The strong volume growth in April 2018, though on a low base (April 2017 sales had been impacted by a shift to BSIV and demonetisation), seems to reflect an improvement in the underlying demand and a possible recovery in rural markets. Commercial Vehicle (CV) sales continue to benefit government’s push towards infrastructure development, restriction on overloading, road construction and mining activities. While two wheeler (2W)/tractor sales benefitted from recovery in rural demand post normal monsoons, volumes in passenger vehicles (PV) segment remained steady, partially due to new product launches.

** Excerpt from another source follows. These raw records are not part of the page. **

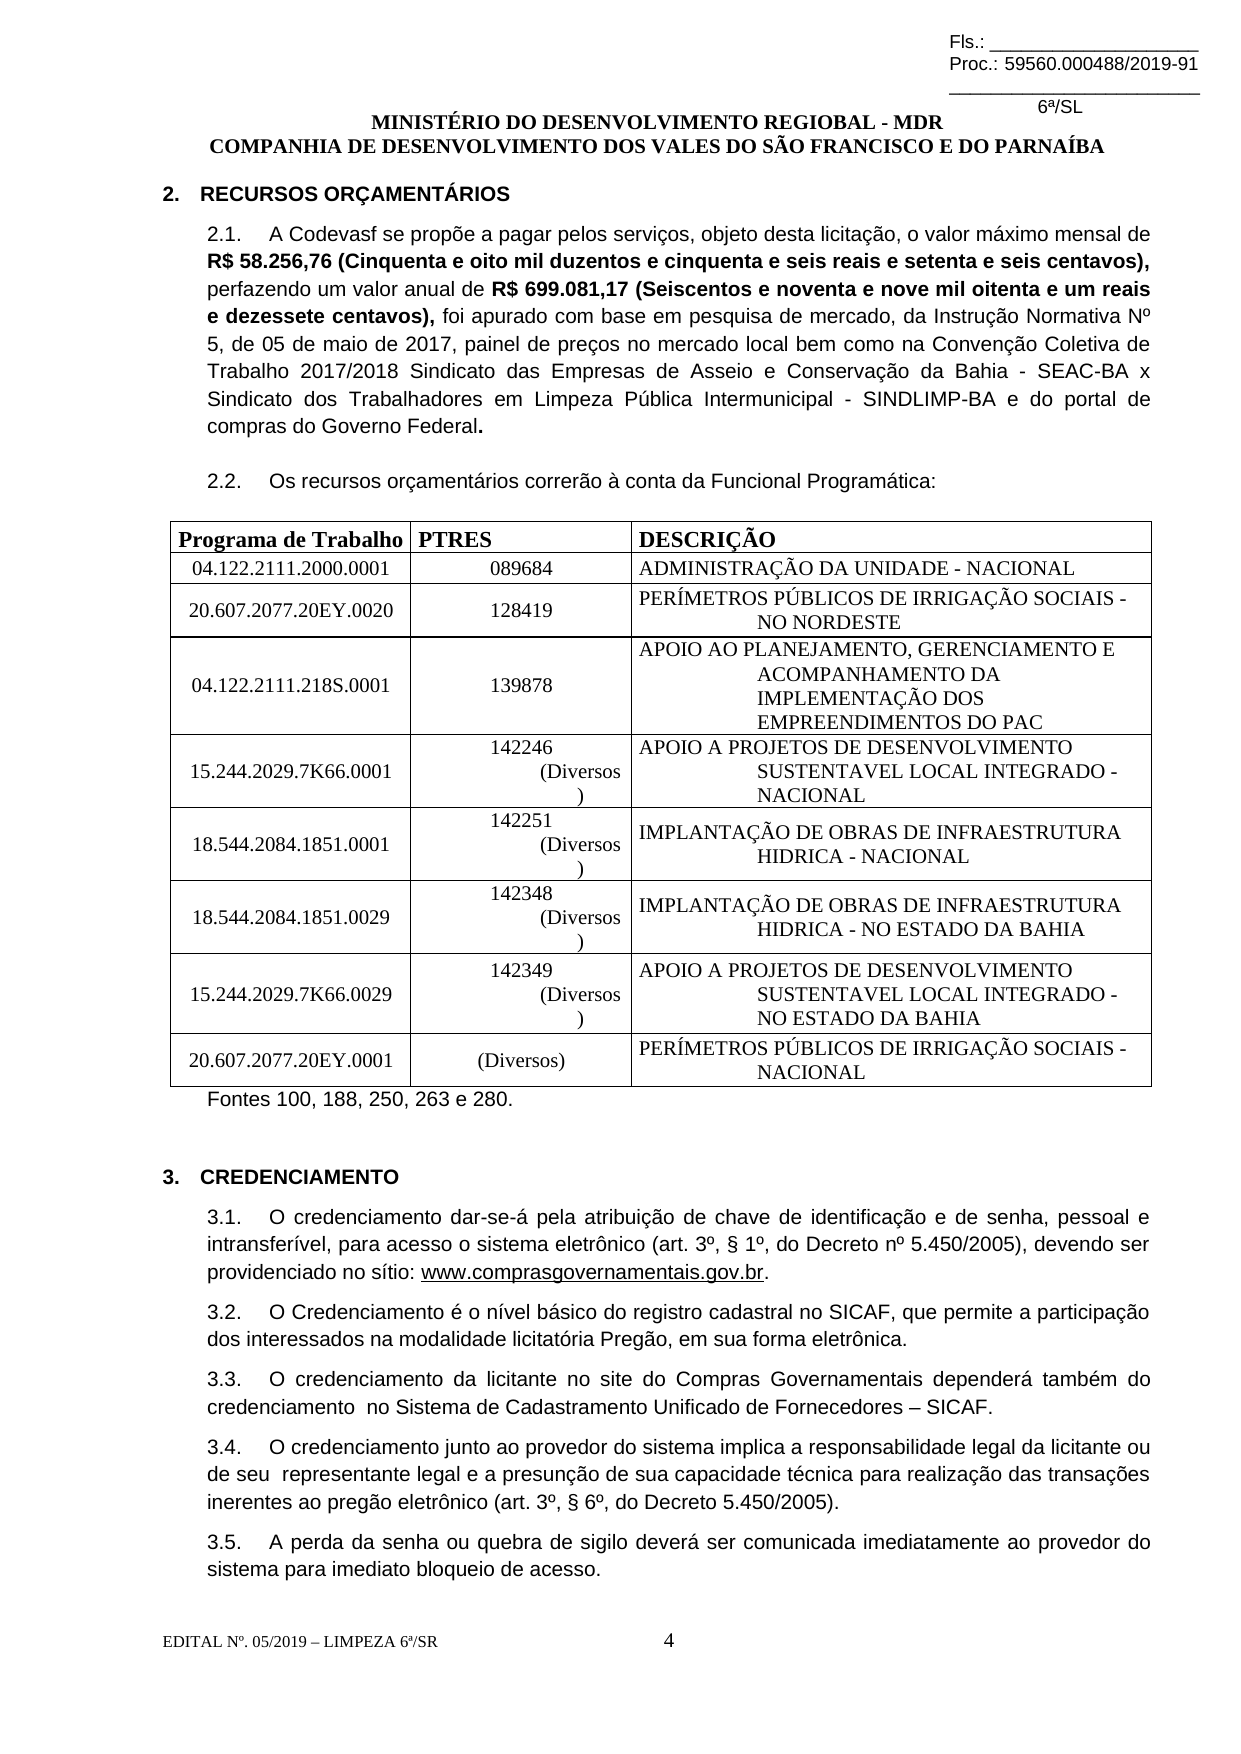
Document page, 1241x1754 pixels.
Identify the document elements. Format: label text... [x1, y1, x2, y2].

table_cell 20.607.2077.20EY.0020 [171, 584, 410, 636]
table_cell APOIO AO PLANEJAMENTO, GERENCIAMENTO E ACOMPANHAMENTO DA IMPLEMENTAÇÃO DOS EMPREENDIMENTOS DO PAC [632, 638, 1151, 734]
table_cell 142349 (Diversos) [411, 954, 631, 1033]
table_header DESCRIÇÃO [632, 522, 1151, 552]
list O credenciamento da licitante no site do Compras Governamentais dependerá também do credenciamento no Sistema de Cadastramento Unificado de Fornecedores – SICAF. [207, 1367, 1152, 1419]
text Fontes 100, 188, 250, 263 e 280. [207, 1087, 1152, 1111]
table_cell 142246 (Diversos) [411, 735, 631, 807]
list O Credenciamento é o nível básico do registro cadastral no SICAF, que permite a participação dos interessados na modalidade licitatória Pregão, em sua forma eletrônica. [207, 1300, 1152, 1351]
list A perda da senha ou quebra de sigilo deverá ser comunicada imediatamente ao provedor do sistema para imediato bloqueio de acesso. [207, 1530, 1152, 1581]
table_cell PERÍMETROS PÚBLICOS DE IRRIGAÇÃO SOCIAIS - NO NORDESTE [632, 584, 1151, 636]
table_cell 18.544.2084.1851.0029 [171, 881, 410, 953]
table_header PTRES [411, 522, 631, 552]
table_cell 18.544.2084.1851.0001 [171, 808, 410, 880]
list O credenciamento dar-se-á pela atribuição de chave de identificação e de senha, pessoal e intransferível, para acesso o sistema eletrônico (art. 3º, § 1º, do Decreto nº 5.450/2005), devendo ser providenciado no sítio: www.comprasgovernamentais.gov.br. [207, 1205, 1152, 1284]
table_cell APOIO A PROJETOS DE DESENVOLVIMENTO SUSTENTAVEL LOCAL INTEGRADO - NO ESTADO DA BAHIA [632, 954, 1151, 1033]
table_cell PERÍMETROS PÚBLICOS DE IRRIGAÇÃO SOCIAIS - NACIONAL [632, 1034, 1151, 1086]
table_cell APOIO A PROJETOS DE DESENVOLVIMENTO SUSTENTAVEL LOCAL INTEGRADO - NACIONAL [632, 735, 1151, 807]
list A Codevasf se propõe a pagar pelos serviços, objeto desta licitação, o valor máximo mensal de R$ 58.256,76 (Cinquenta e oito mil duzentos e cinquenta e seis reais e setenta e seis centavos), perfazendo um valor anual de R$ 699.081,17 (Seiscentos e noventa e nove mil oitenta e um reais e dezessete centavos), foi apurado com base em pesquisa de mercado, da Instrução Normativa Nº 5, de 05 de maio de 2017, painel de preços no mercado local bem como na Convenção Coletiva de Trabalho 2017/2018 Sindicato das Empresas de Asseio e Conservação da Bahia - SEAC-BA x Sindicato dos Trabalhadores em Limpeza Pública Intermunicipal - SINDLIMP-BA e do portal de compras do Governo Federal. [207, 222, 1152, 438]
table_cell 142251 (Diversos) [411, 808, 631, 880]
table_cell ADMINISTRAÇÃO DA UNIDADE - NACIONAL [632, 553, 1151, 583]
list CREDENCIAMENTO [162, 1165, 1153, 1189]
table_cell 04.122.2111.218S.0001 [171, 638, 410, 734]
table_cell IMPLANTAÇÃO DE OBRAS DE INFRAESTRUTURA HIDRICA - NACIONAL [632, 808, 1151, 880]
list O credenciamento junto ao provedor do sistema implica a responsabilidade legal da licitante ou de seu representante legal e a presunção de sua capacidade técnica para realização das transações inerentes ao pregão eletrônico (art. 3º, § 6º, do Decreto 5.450/2005). [207, 1435, 1152, 1514]
table_cell 142348 (Diversos) [411, 881, 631, 953]
table_cell 04.122.2111.2000.0001 [171, 553, 410, 583]
table_cell IMPLANTAÇÃO DE OBRAS DE INFRAESTRUTURA HIDRICA - NO ESTADO DA BAHIA [632, 881, 1151, 953]
table_cell 089684 [411, 553, 631, 583]
table_cell (Diversos) [411, 1034, 631, 1086]
table_cell 15.244.2029.7K66.0001 [171, 735, 410, 807]
list Os recursos orçamentários correrão à conta da Funcional Programática: [207, 469, 1152, 493]
table_header Programa de Trabalho [171, 522, 410, 552]
table_cell 15.244.2029.7K66.0029 [171, 954, 410, 1033]
list RECURSOS ORÇAMENTÁRIOS [162, 182, 1153, 206]
table_cell 128419 [411, 584, 631, 636]
table_cell 20.607.2077.20EY.0001 [171, 1034, 410, 1086]
table_cell 139878 [411, 638, 631, 734]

PV – Maruti (MSIL) volumes steady, driven by compact segment: MSIL’s overall volumes grew 14% yoy to 172,986 units. Domestic volumes were up 14% yoy while export volumes rebounded with 19% yoy growth. Newly launched models in the compact segment drove the growth - the new Swift currently has a waiting period of 10 weeks with a strong order backlog. Tata Motors’ (TTMT) domestic PV segment continued its upward momentum surging 34% yoy, aided by strong sales of Tigor in the car segment and supported by Nexon volumes in the utility vehicle (UV) space. Growth in M&M’s UV segment at 11% was partially driven by a refreshed version of the XUV 5oo.
2W – Strong growth on a low base; rural demand maybe recovering: Royal Enfield (RE) volumes grew at steady 27% yoy to ~76,187 units, as production at the new plant stabilised; we expect an uptick in volumes, once the plant ramps up in FY19E. TVS recorded strong 22% yoy growth in 2Ws on a low base, led by robust volumes in the motorcycle segment (helped by the newly launched Apache) while scooter volumes moderated to 10%. Bajaj Auto’s domestic 2W volumes grew 24% yoy, led by entry-level motorcycles, a strong marriage season and a low base (volumes in April 2017 fell 19% yoy).
CV – growth momentum continues: MHCVs registered strong growth, propped by stringent restrictions on overloading, replacement buying and shift to higher tonnage vehicles. The e-commerce sector and increased thrust on agriculture boosted LCV volumes. Ashok Leyland’s volumes grew 79% yoy, led by 98% yoy growth in M&HCVs, albeit on a low base (in April 2017 volumes fell by 42% yoy), supported by 45% growth in LCVs. TTML’s domestic truck volumes grew 126% yoy on strong demand from both M&HCVs and LCVs. VECV growth moderated to 28% yoy, as the bus segment declined by 21% yoy.
Tractors on a high: M&M’s domestic tractor volumes registered steady 19% yoy growth, while Escorts reported 29% yoy volume growth. Apart from strong rural demand post a normal monsoon, tractor demand may also be benefitting from a revival in the construction/infrastructure sectors.
Positive surprises: Stronger-than-expected M&HCV volume growth
Negative surprises: No negative surprises
Our view: Even though volume growth is on a low base, it seems to reflect an improvement in the underlying demand trends. With infrastructure spend increasing and rural discretionary consumption showing strong signs of revival, we expect strong demand in FY19. MSIL and Eicher Motors remain our top picks.